= Kemel Toktomushev =

Kyrgyz scholar

Dr. Kemel Toktomushev is a senior research fellow at University of Central Asia’s Institute of Public Policy and Administration, as well as an assistant professor of political science at UCA’s School of Arts and Sciences. Kemel is one of the youngest people in Kyrgyzstan to have received a PhD.

== Research interests ==

Toktomushev is the author of Kyrgyzstan – Regime Security and Foreign Policy, published by Routledge, United Kingdom. He is also a co-editor of the book The Impact of Mining Lifecycles in Mongolia and Kyrgyzstan: Political, Social, Environmental and Cultural Contexts.

Toktomushev was one of the scholars who studied the political and economic arrangements required to sustain the Manas Air Base in Kyrgyzstan, which was used by the US military to supply their forces in Afghanistan.

Toktomushev has frequently provided political analysis, and his commentaries have been featured in BBC, The Diplomat, SCMP, and China US Focus.

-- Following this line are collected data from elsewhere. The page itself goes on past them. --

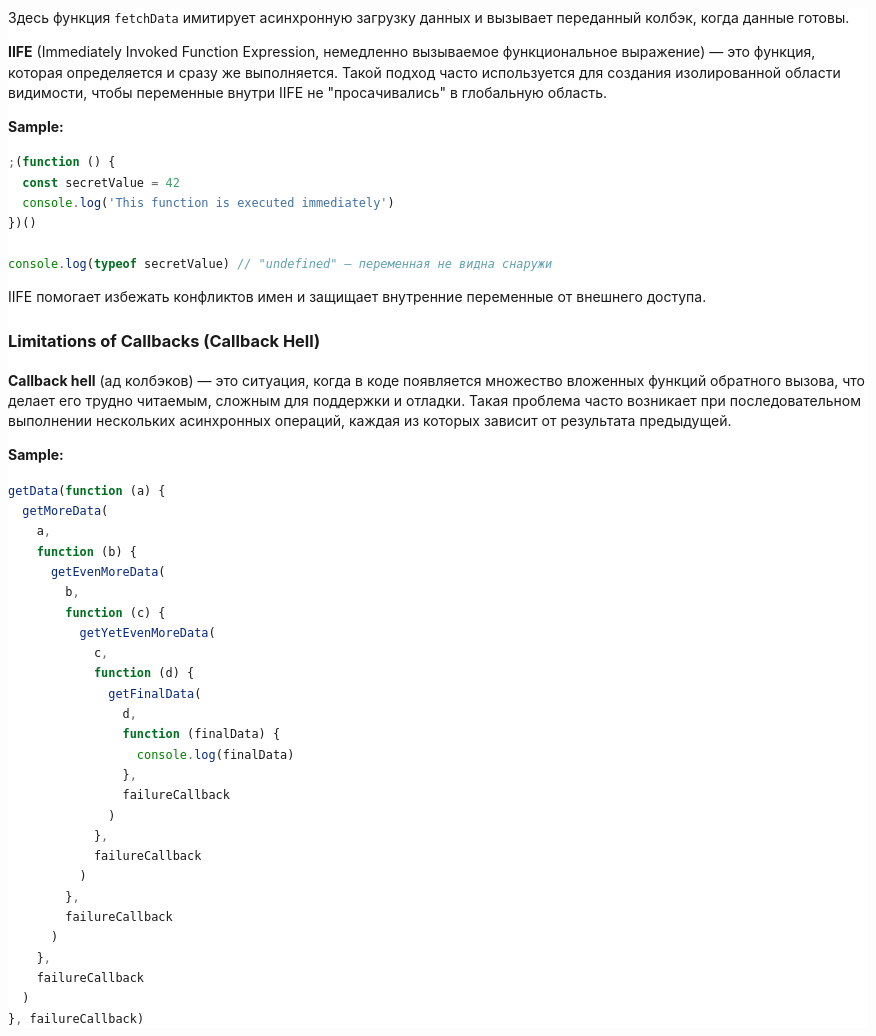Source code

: Здесь функция `fetchData` имитирует асинхронную загрузку данных и вызывает переданный колбэк, когда данные готовы.

**IIFE** (Immediately Invoked Function Expression, немедленно вызываемое функциональное выражение) — это функция, которая определяется и сразу же выполняется. Такой подход часто используется для создания изолированной области видимости, чтобы переменные внутри IIFE не "просачивались" в глобальную область.

**Sample:**

```javascript
;(function () {
  const secretValue = 42
  console.log('This function is executed immediately')
})()

console.log(typeof secretValue) // "undefined" — переменная не видна снаружи
```

IIFE помогает избежать конфликтов имен и защищает внутренние переменные от внешнего доступа.

### Limitations of Callbacks (Callback Hell)

**Callback hell** (ад колбэков) — это ситуация, когда в коде появляется множество вложенных функций обратного вызова, что делает его трудно читаемым, сложным для поддержки и отладки. Такая проблема часто возникает при последовательном выполнении нескольких асинхронных операций, каждая из которых зависит от результата предыдущей.

**Sample:**

```javascript
getData(function (a) {
  getMoreData(
    a,
    function (b) {
      getEvenMoreData(
        b,
        function (c) {
          getYetEvenMoreData(
            c,
            function (d) {
              getFinalData(
                d,
                function (finalData) {
                  console.log(finalData)
                },
                failureCallback
              )
            },
            failureCallback
          )
        },
        failureCallback
      )
    },
    failureCallback
  )
}, failureCallback)
```
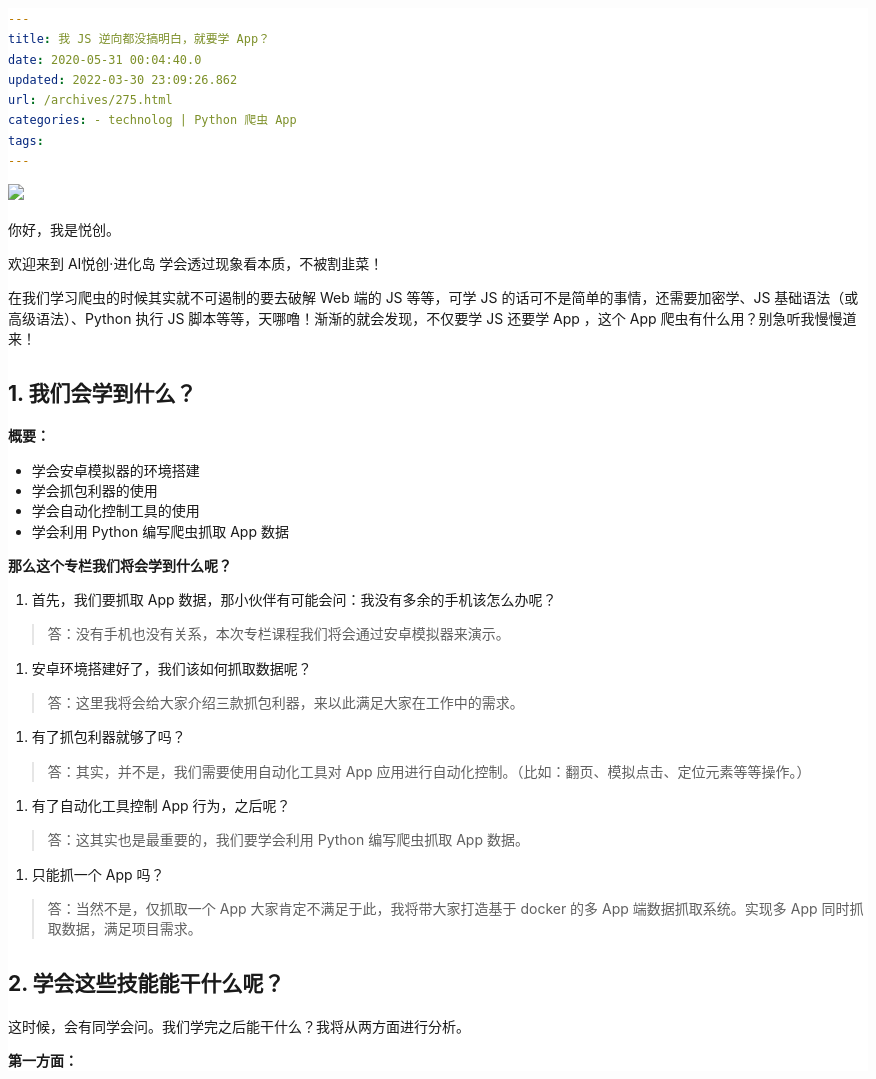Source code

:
 ```yaml
---
title: 我 JS 逆向都没搞明白，就要学 App？
date: 2020-05-31 00:04:40.0
updated: 2022-03-30 23:09:26.862
url: /archives/275.html
categories: - technolog | Python 爬虫 App
tags: 
---
```




![](https://images-aiyc-1301641396.cos.ap-guangzhou.myqcloud.com/20200531000311)

你好，我是悦创。

欢迎来到 AI悦创·进化岛 学会透过现象看本质，不被割韭菜！

在我们学习爬虫的时候其实就不可遏制的要去破解 Web 端的 JS 等等，可学 JS 的话可不是简单的事情，还需要加密学、JS 基础语法（或高级语法）、Python 执行 JS 脚本等等，天哪噜！渐渐的就会发现，不仅要学 JS 还要学 App ，这个 App 爬虫有什么用？别急听我慢慢道来！

## 1\. 我们会学到什么？

**概要：**

*   学会安卓模拟器的环境搭建
*   学会抓包利器的使用
*   学会自动化控制工具的使用
*   学会利用 Python 编写爬虫抓取 App 数据

**那么这个专栏我们将会学到什么呢？**

1.  首先，我们要抓取 App 数据，那小伙伴有可能会问：我没有多余的手机该怎么办呢？

> 答：没有手机也没有关系，本次专栏课程我们将会通过安卓模拟器来演示。

1.  安卓环境搭建好了，我们该如何抓取数据呢？

> 答：这里我将会给大家介绍三款抓包利器，来以此满足大家在工作中的需求。

1.  有了抓包利器就够了吗？

> 答：其实，并不是，我们需要使用自动化工具对 App 应用进行自动化控制。（比如：翻页、模拟点击、定位元素等等操作。）

1.  有了自动化工具控制 App 行为，之后呢？

> 答：这其实也是最重要的，我们要学会利用 Python 编写爬虫抓取 App 数据。

1.  只能抓一个 App 吗？

> 答：当然不是，仅抓取一个 App 大家肯定不满足于此，我将带大家打造基于 docker 的多 App 端数据抓取系统。实现多 App 同时抓取数据，满足项目需求。

## 2\. 学会这些技能能干什么呢？

这时候，会有同学会问。我们学完之后能干什么？我将从两方面进行分析。

**第一方面：**
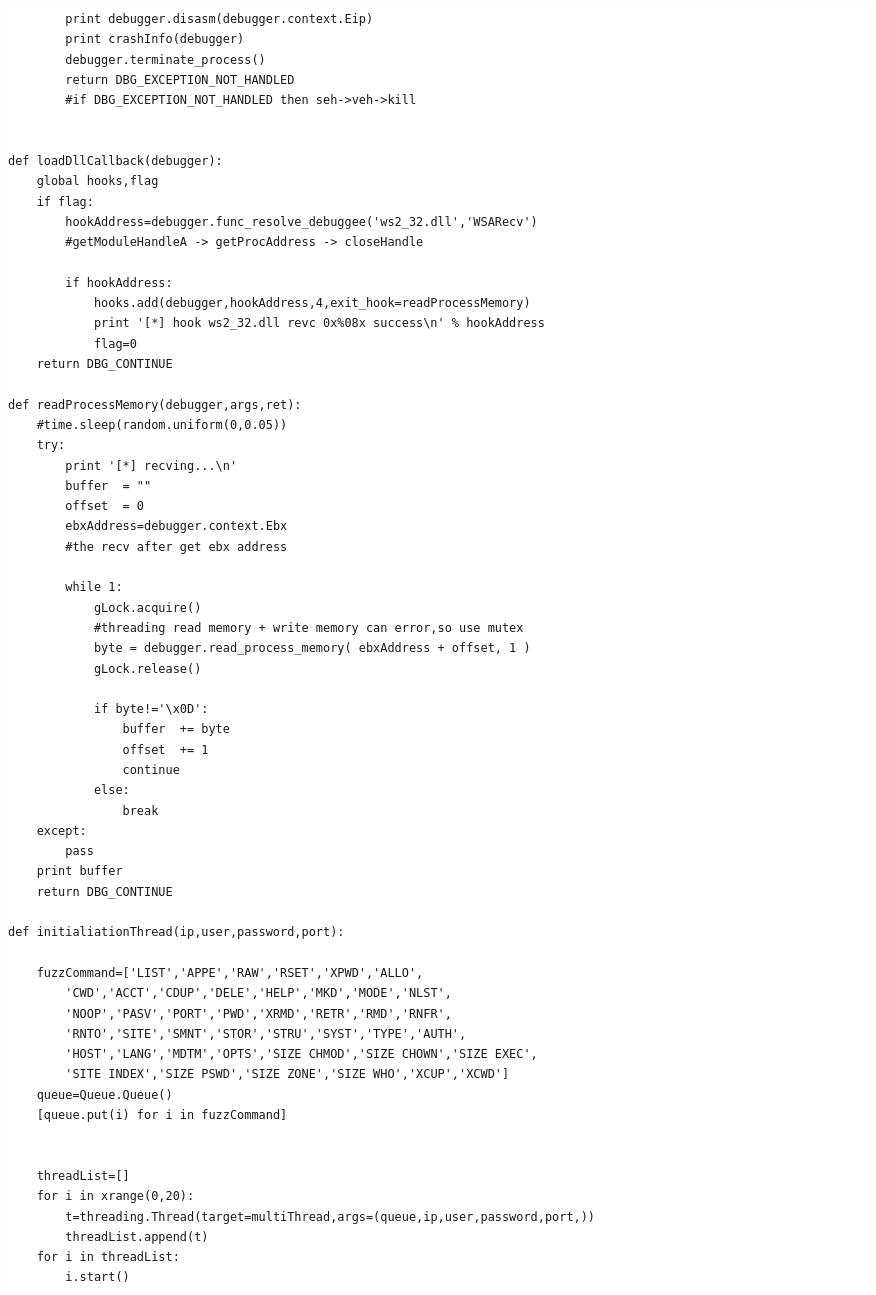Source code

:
 ```
        print debugger.disasm(debugger.context.Eip)
        print crashInfo(debugger)
        debugger.terminate_process()
        return DBG_EXCEPTION_NOT_HANDLED
        #if DBG_EXCEPTION_NOT_HANDLED then seh->veh->kill


def loadDllCallback(debugger):
    global hooks,flag
    if flag:
        hookAddress=debugger.func_resolve_debuggee('ws2_32.dll','WSARecv')
        #getModuleHandleA -> getProcAddress -> closeHandle

        if hookAddress:
            hooks.add(debugger,hookAddress,4,exit_hook=readProcessMemory)
            print '[*] hook ws2_32.dll revc 0x%08x success\n' % hookAddress
            flag=0
    return DBG_CONTINUE

def readProcessMemory(debugger,args,ret):
    #time.sleep(random.uniform(0,0.05))
    try:
        print '[*] recving...\n'
        buffer  = ""
        offset  = 0
        ebxAddress=debugger.context.Ebx
        #the recv after get ebx address

        while 1:
            gLock.acquire()
            #threading read memory + write memory can error,so use mutex
            byte = debugger.read_process_memory( ebxAddress + offset, 1 )
            gLock.release()

            if byte!='\x0D':
                buffer  += byte
                offset  += 1
                continue
            else:
                break
    except:
        pass
    print buffer
    return DBG_CONTINUE

def initialiationThread(ip,user,password,port):

    fuzzCommand=['LIST','APPE','RAW','RSET','XPWD','ALLO',
        'CWD','ACCT','CDUP','DELE','HELP','MKD','MODE','NLST',
        'NOOP','PASV','PORT','PWD','XRMD','RETR','RMD','RNFR',
        'RNTO','SITE','SMNT','STOR','STRU','SYST','TYPE','AUTH',
        'HOST','LANG','MDTM','OPTS','SIZE CHMOD','SIZE CHOWN','SIZE EXEC',
        'SITE INDEX','SIZE PSWD','SIZE ZONE','SIZE WHO','XCUP','XCWD']
    queue=Queue.Queue()
    [queue.put(i) for i in fuzzCommand]


    threadList=[]
    for i in xrange(0,20):
        t=threading.Thread(target=multiThread,args=(queue,ip,user,password,port,))
        threadList.append(t)
    for i in threadList:
        i.start()
```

Toktomushev is currently studying the impacts of COVID-19 on communities in Mongolia and Kyrgyzstan as part of a joint project with the University of Oxford.

== Education ==

Toktomushev holds a PhD in Politics from the University of Exeter, a Master of Science in International Relations from the London School of Economics, and is also an alumnus of the Harvard Kennedy School’s Executive Education program.